- **THE EXERCISE**
Select and copy every line of the records below that contains the word "results".

[Items listed in a dataset]
####

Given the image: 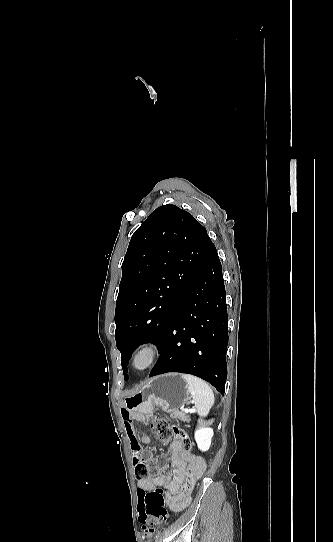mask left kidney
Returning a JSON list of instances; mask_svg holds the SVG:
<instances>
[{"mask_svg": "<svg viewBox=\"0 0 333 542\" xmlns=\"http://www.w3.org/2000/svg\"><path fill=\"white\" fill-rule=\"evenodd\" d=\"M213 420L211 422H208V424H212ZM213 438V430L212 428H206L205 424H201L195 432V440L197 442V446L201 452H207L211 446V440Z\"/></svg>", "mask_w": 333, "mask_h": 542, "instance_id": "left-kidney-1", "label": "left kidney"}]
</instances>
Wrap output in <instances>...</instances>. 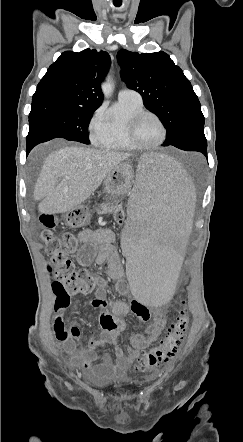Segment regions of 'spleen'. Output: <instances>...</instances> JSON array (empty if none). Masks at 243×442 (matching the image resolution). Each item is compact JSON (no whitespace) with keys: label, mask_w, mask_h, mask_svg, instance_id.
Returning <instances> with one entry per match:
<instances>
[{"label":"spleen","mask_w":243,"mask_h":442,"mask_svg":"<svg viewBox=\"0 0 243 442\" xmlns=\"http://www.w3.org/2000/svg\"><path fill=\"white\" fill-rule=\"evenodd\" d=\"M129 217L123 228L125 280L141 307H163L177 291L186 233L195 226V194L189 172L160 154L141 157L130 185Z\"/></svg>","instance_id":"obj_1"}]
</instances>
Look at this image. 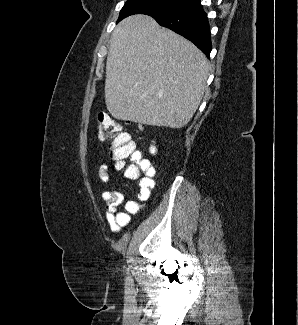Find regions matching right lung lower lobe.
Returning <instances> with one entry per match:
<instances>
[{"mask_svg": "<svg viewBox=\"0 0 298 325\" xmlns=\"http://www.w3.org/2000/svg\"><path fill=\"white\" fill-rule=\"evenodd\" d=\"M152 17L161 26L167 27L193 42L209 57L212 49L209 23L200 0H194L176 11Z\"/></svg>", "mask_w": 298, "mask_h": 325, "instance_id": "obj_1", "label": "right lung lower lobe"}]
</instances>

####

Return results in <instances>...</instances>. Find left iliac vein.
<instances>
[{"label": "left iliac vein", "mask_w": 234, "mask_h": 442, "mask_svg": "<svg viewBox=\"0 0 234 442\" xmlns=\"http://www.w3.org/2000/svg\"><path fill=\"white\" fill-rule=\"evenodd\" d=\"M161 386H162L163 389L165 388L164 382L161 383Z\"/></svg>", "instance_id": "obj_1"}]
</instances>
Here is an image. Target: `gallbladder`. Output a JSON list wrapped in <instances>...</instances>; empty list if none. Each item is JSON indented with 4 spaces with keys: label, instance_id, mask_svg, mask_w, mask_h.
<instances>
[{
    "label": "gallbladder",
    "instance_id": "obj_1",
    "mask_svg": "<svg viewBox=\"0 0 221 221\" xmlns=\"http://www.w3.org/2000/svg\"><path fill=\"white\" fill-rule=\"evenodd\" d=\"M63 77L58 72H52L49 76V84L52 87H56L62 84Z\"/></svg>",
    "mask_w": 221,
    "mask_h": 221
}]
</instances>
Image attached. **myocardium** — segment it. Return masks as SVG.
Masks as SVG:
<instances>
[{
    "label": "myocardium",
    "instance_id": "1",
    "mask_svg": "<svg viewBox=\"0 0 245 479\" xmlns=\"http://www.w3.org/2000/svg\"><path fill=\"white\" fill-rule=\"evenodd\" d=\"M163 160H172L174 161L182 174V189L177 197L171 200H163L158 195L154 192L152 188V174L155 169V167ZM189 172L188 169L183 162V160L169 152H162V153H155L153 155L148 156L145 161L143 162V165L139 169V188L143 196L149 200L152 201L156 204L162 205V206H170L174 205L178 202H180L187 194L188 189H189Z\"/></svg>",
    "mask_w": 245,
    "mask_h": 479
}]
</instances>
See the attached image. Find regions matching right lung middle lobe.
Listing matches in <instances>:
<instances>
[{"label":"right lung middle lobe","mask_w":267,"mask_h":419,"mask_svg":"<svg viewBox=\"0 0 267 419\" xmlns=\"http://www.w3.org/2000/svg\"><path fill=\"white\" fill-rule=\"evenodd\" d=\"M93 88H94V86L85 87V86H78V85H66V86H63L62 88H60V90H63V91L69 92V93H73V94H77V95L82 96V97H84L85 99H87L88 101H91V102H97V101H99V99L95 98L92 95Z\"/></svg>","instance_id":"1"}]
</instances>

####

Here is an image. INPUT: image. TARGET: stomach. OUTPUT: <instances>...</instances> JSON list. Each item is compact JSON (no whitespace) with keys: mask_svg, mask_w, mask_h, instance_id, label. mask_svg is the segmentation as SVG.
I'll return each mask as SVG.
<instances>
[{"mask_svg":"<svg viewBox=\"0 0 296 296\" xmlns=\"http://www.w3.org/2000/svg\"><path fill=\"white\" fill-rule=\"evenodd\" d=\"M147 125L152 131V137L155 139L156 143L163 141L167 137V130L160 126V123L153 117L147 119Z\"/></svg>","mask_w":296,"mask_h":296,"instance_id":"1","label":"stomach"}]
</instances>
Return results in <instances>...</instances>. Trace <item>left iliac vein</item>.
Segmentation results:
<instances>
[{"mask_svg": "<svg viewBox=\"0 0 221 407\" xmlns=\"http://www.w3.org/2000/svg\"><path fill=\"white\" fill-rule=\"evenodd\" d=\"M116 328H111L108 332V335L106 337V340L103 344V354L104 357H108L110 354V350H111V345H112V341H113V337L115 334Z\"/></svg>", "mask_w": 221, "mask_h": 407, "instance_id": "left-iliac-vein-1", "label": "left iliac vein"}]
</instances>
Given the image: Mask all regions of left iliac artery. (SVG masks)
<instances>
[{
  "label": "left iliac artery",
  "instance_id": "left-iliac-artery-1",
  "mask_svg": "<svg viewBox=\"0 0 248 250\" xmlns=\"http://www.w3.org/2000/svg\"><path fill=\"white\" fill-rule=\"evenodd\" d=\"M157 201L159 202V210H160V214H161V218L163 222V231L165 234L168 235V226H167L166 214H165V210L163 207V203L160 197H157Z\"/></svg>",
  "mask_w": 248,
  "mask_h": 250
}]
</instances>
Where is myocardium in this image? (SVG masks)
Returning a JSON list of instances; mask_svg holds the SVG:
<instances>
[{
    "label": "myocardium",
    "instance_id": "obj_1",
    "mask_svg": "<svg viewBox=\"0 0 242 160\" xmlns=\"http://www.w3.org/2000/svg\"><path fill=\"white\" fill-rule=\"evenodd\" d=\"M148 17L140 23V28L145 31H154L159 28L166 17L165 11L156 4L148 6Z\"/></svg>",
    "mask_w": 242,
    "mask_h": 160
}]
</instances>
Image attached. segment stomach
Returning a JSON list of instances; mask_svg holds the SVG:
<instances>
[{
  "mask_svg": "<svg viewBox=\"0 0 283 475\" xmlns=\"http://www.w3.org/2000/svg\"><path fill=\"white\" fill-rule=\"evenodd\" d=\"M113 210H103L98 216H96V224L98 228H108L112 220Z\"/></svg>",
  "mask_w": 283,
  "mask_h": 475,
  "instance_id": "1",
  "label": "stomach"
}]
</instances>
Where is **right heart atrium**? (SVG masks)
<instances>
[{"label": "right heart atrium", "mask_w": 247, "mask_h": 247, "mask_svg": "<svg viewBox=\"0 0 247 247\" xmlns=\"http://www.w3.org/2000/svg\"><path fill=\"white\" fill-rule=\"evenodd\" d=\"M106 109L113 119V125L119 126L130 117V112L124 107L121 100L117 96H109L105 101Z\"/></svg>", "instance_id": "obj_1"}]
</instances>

####

- **SOLUTION FOR THIS EXERCISE**
Return results in <instances>...</instances>. Find left iliac vein.
Return results in <instances>...</instances>. Trace <item>left iliac vein</item>.
Segmentation results:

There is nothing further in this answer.